The reply must consist of one number: how many lines of the data include the word "pieces".

===== Extracted information =====

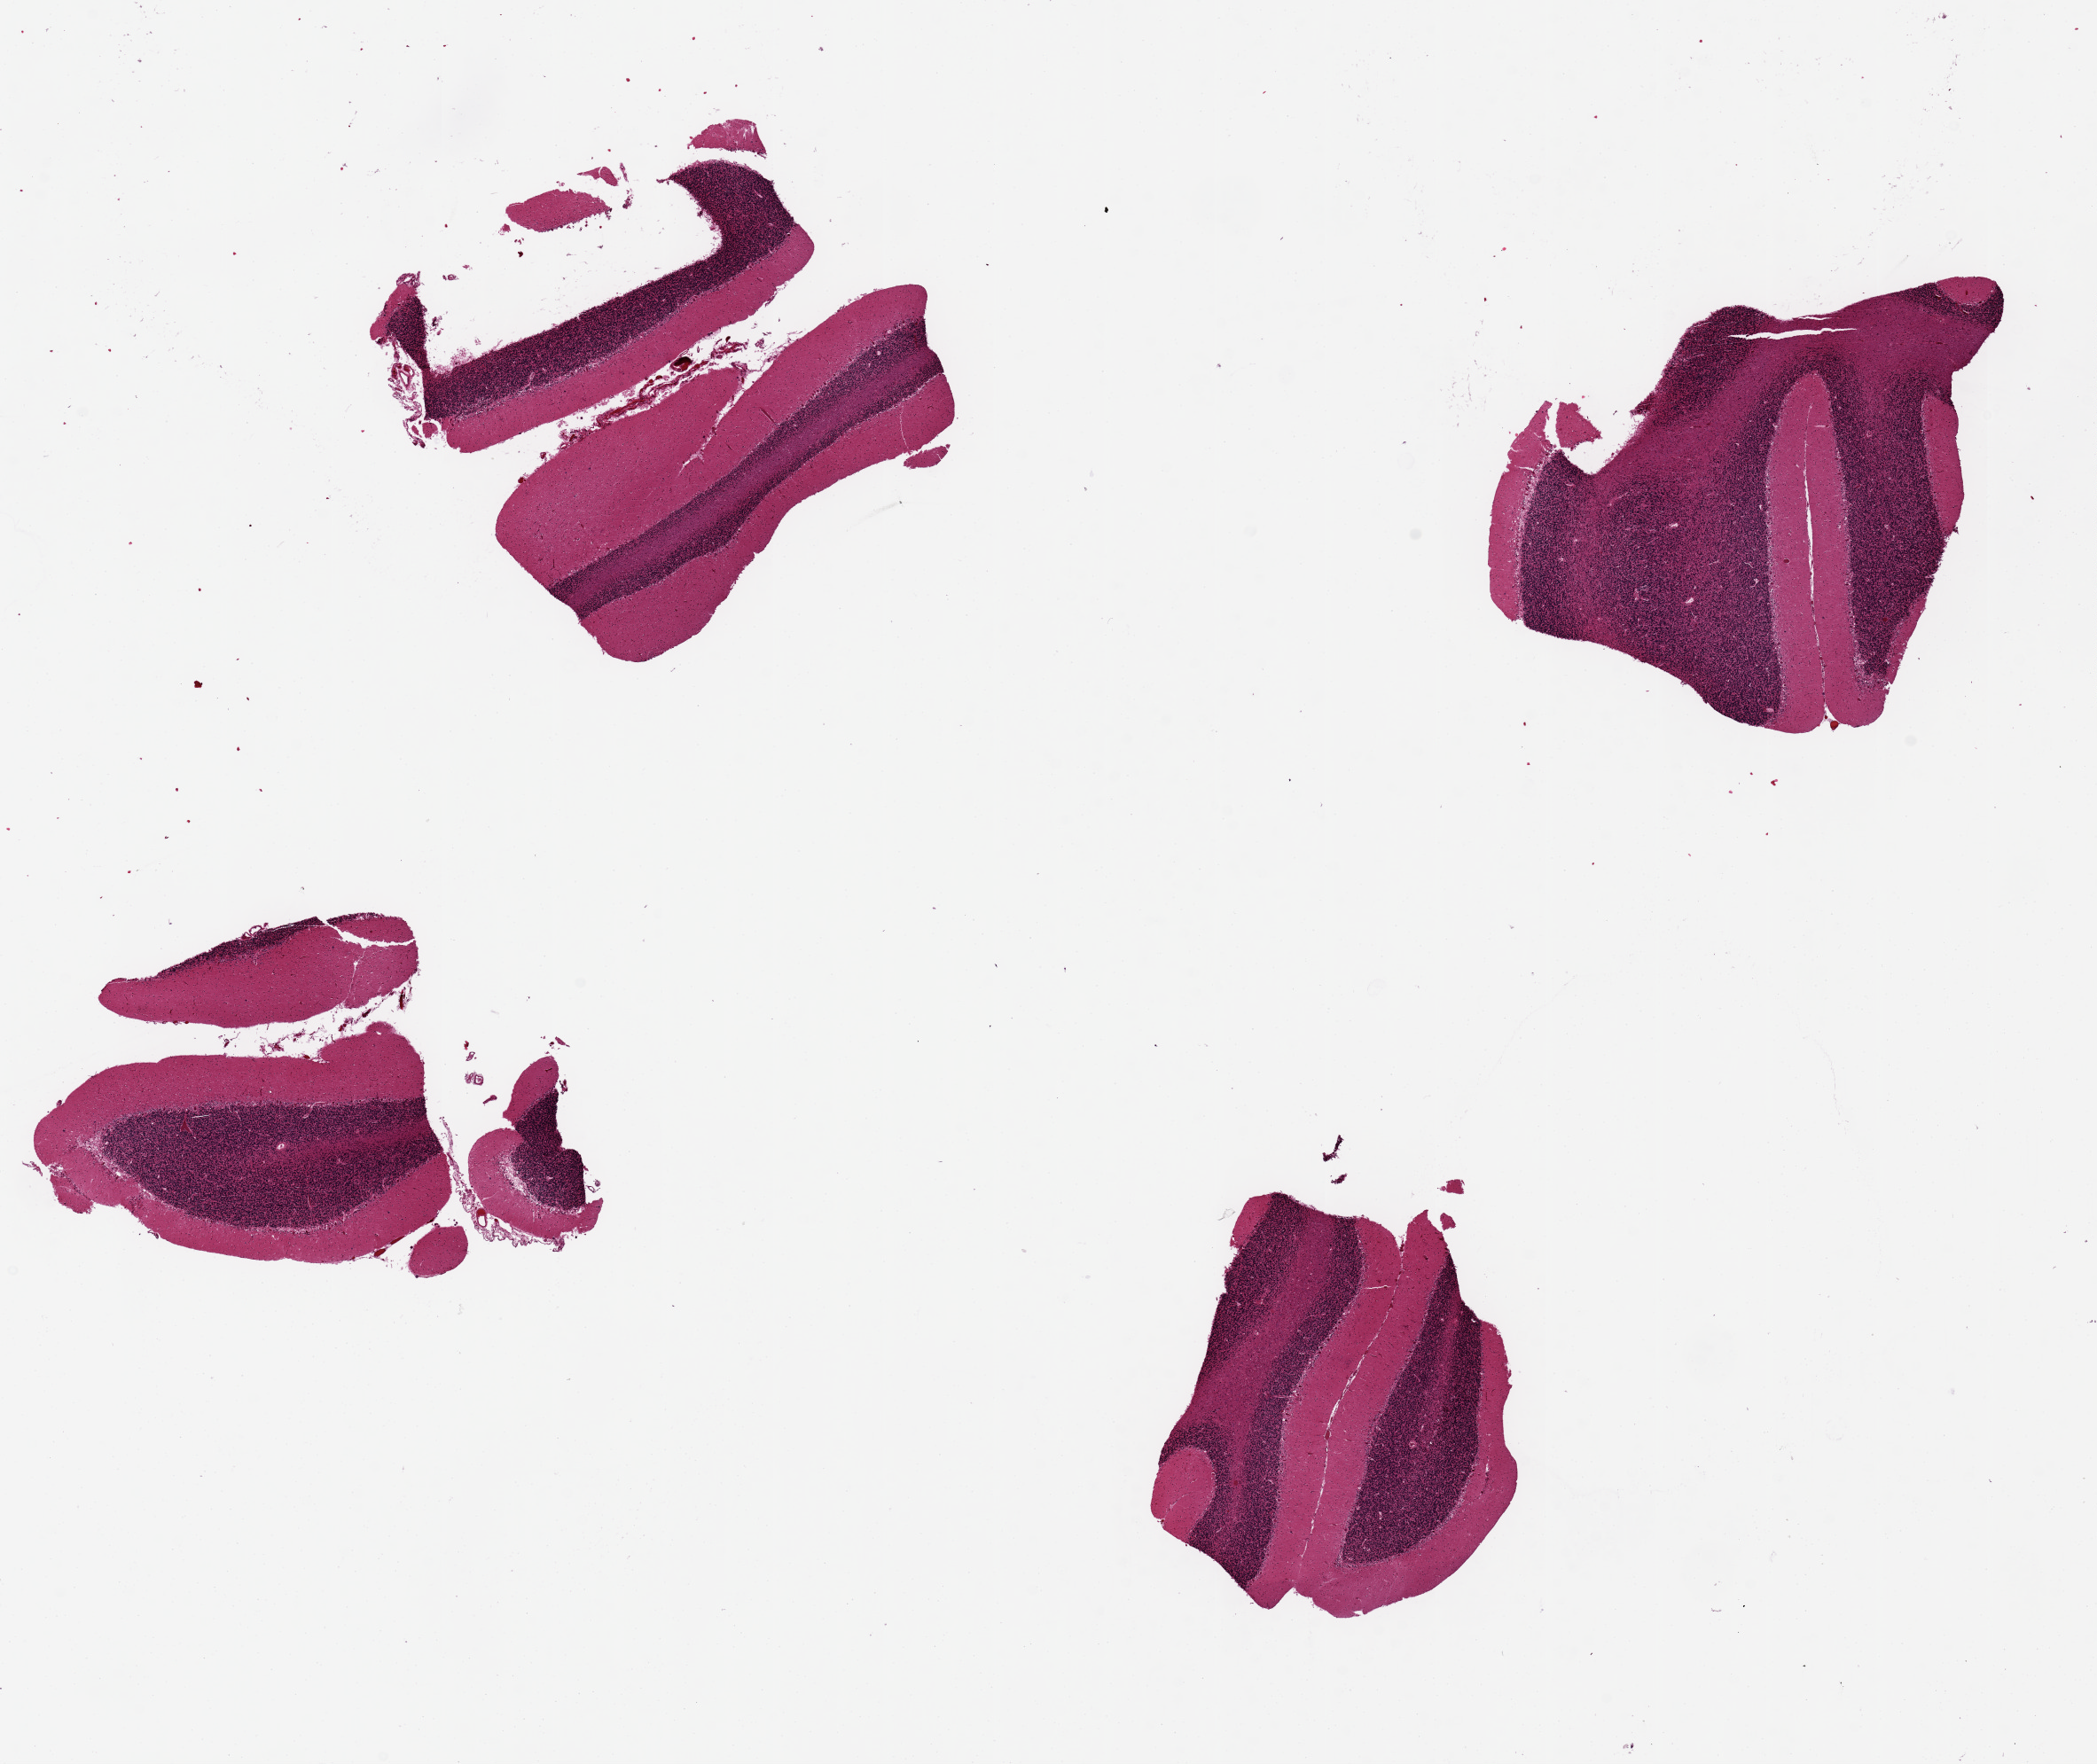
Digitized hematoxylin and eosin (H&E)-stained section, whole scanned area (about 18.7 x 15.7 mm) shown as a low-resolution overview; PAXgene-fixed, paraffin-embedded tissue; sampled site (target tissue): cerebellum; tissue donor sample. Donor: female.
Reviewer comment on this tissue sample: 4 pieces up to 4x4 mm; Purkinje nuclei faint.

=====
===== Extracted information =====

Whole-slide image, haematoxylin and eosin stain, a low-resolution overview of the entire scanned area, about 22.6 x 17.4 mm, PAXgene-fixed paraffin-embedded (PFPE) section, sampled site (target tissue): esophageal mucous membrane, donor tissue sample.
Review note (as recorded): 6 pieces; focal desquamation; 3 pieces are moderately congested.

=====
===== Extracted information =====

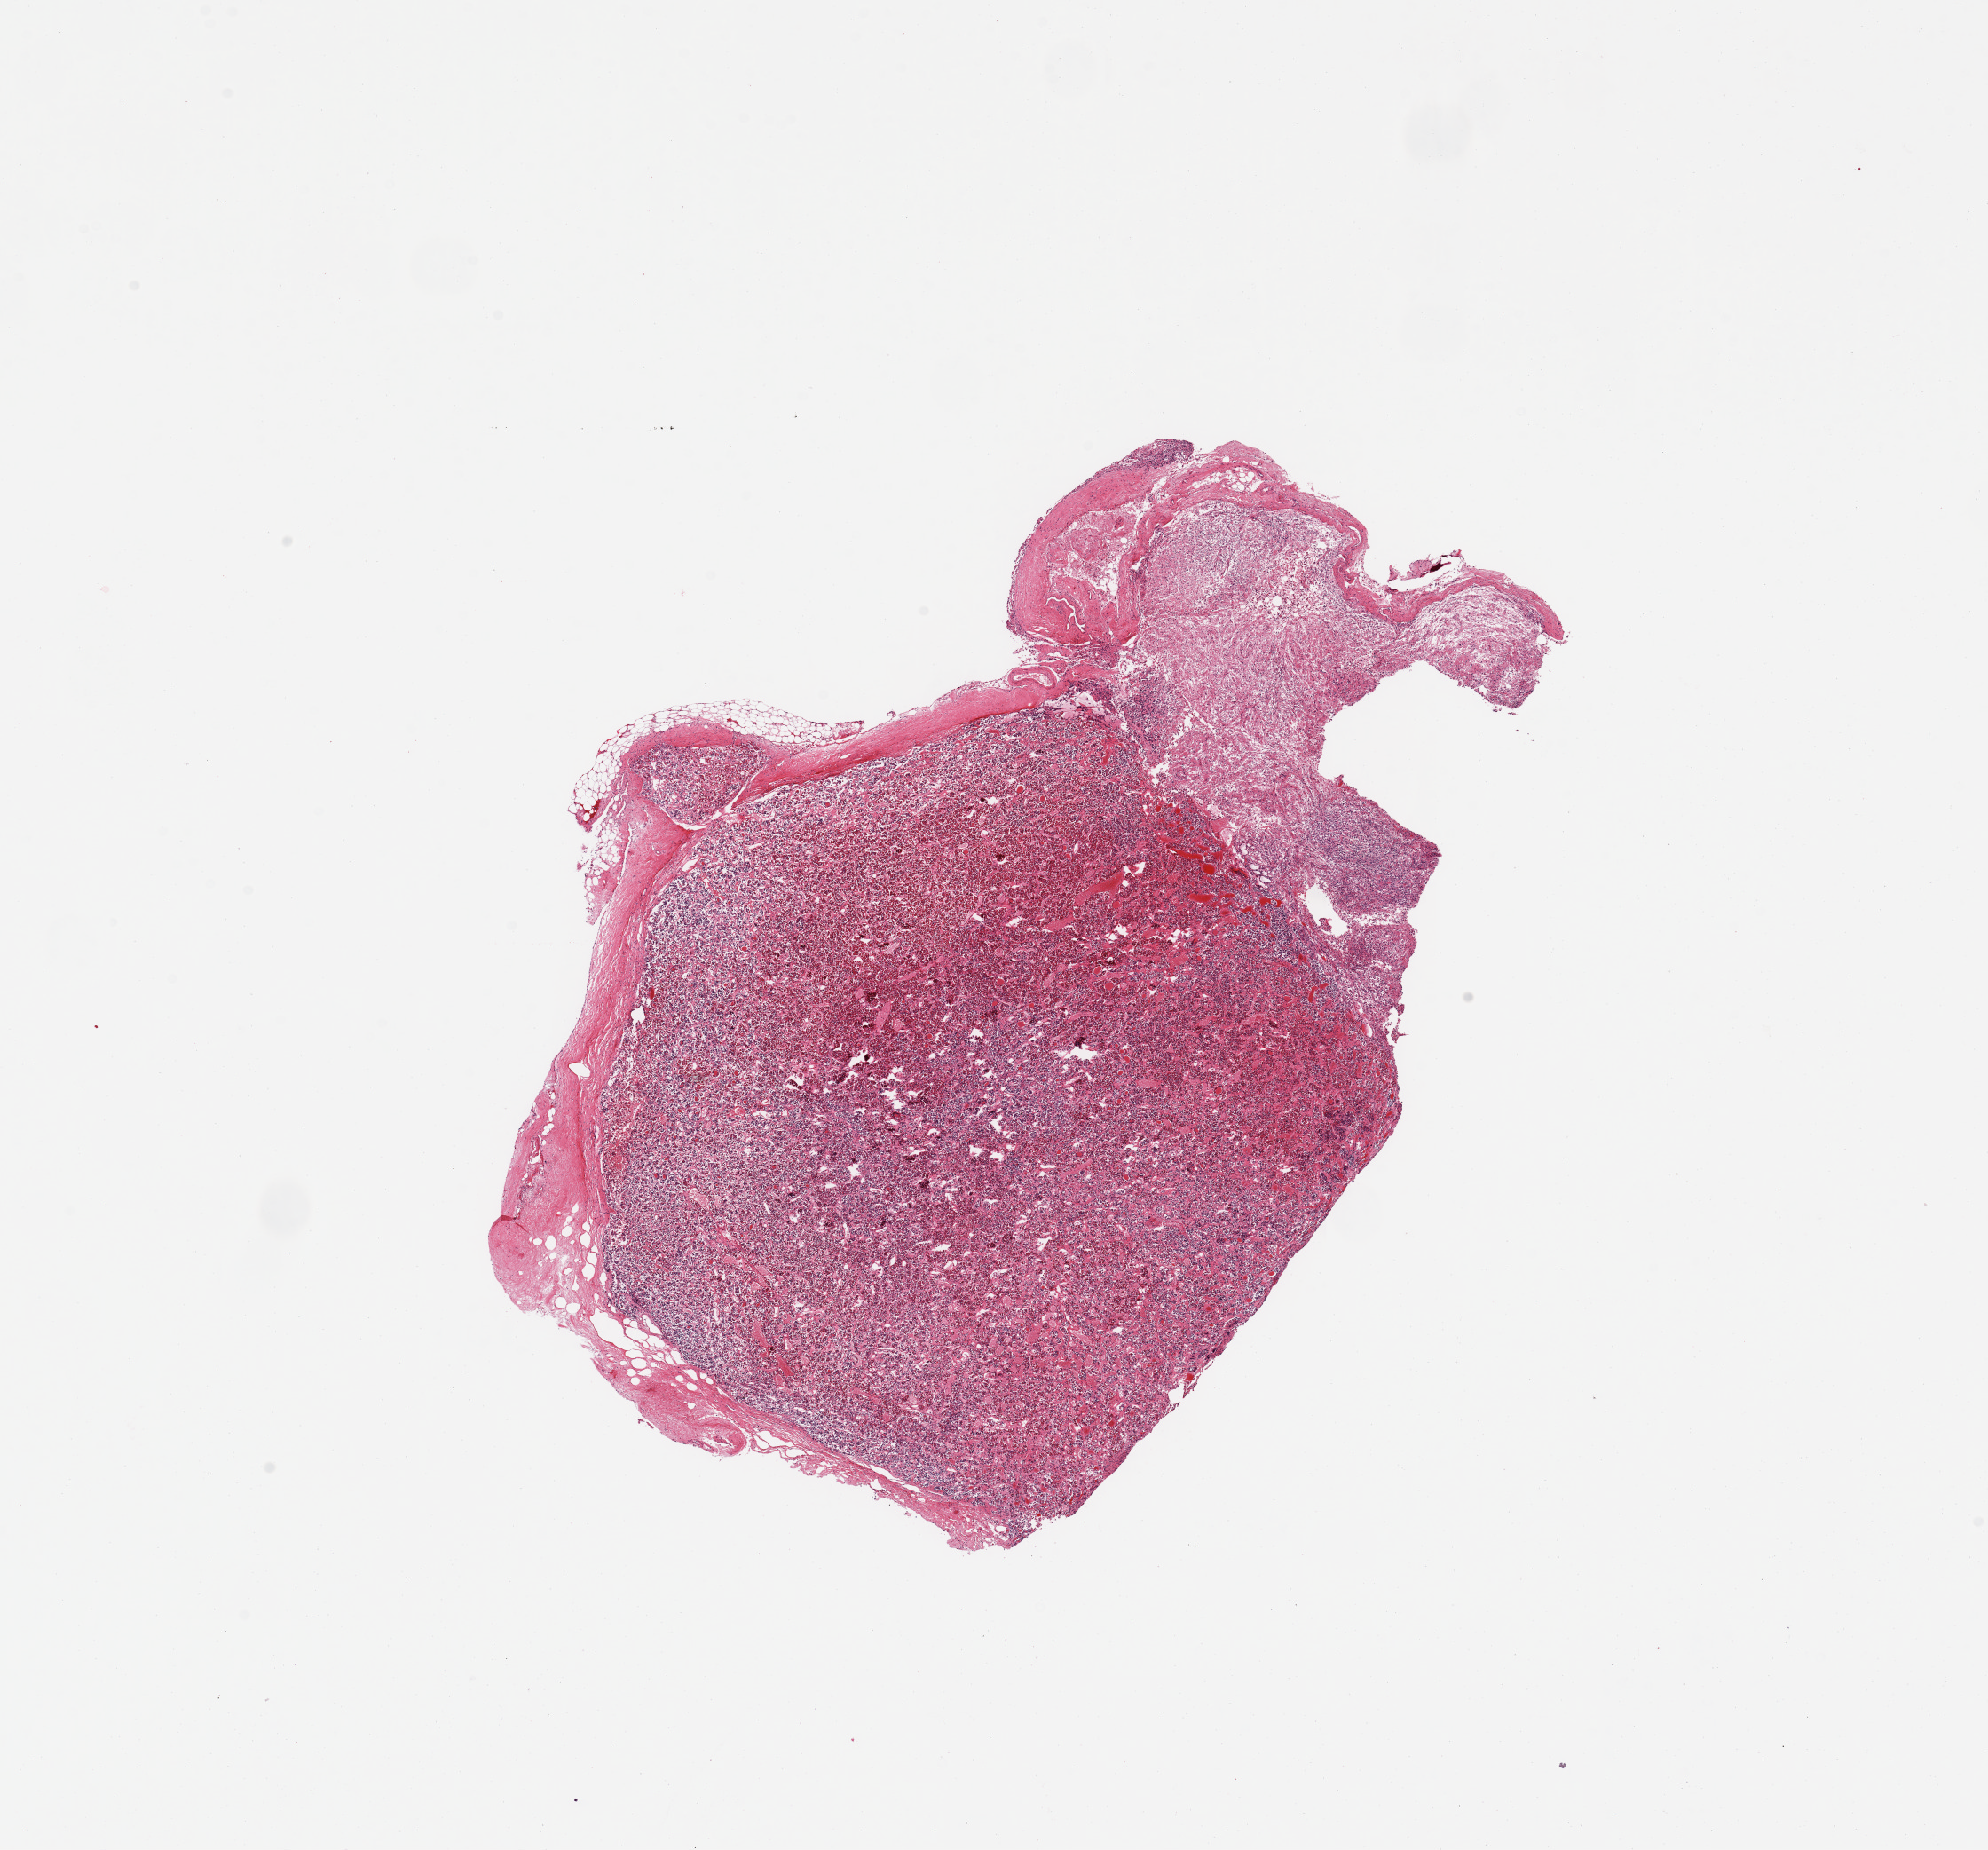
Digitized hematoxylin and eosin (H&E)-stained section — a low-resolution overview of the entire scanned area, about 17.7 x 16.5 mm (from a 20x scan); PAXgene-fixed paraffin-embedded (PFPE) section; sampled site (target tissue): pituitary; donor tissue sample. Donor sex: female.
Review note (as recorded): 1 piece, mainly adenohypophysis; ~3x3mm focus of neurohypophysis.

=====

→ Expected answer: 2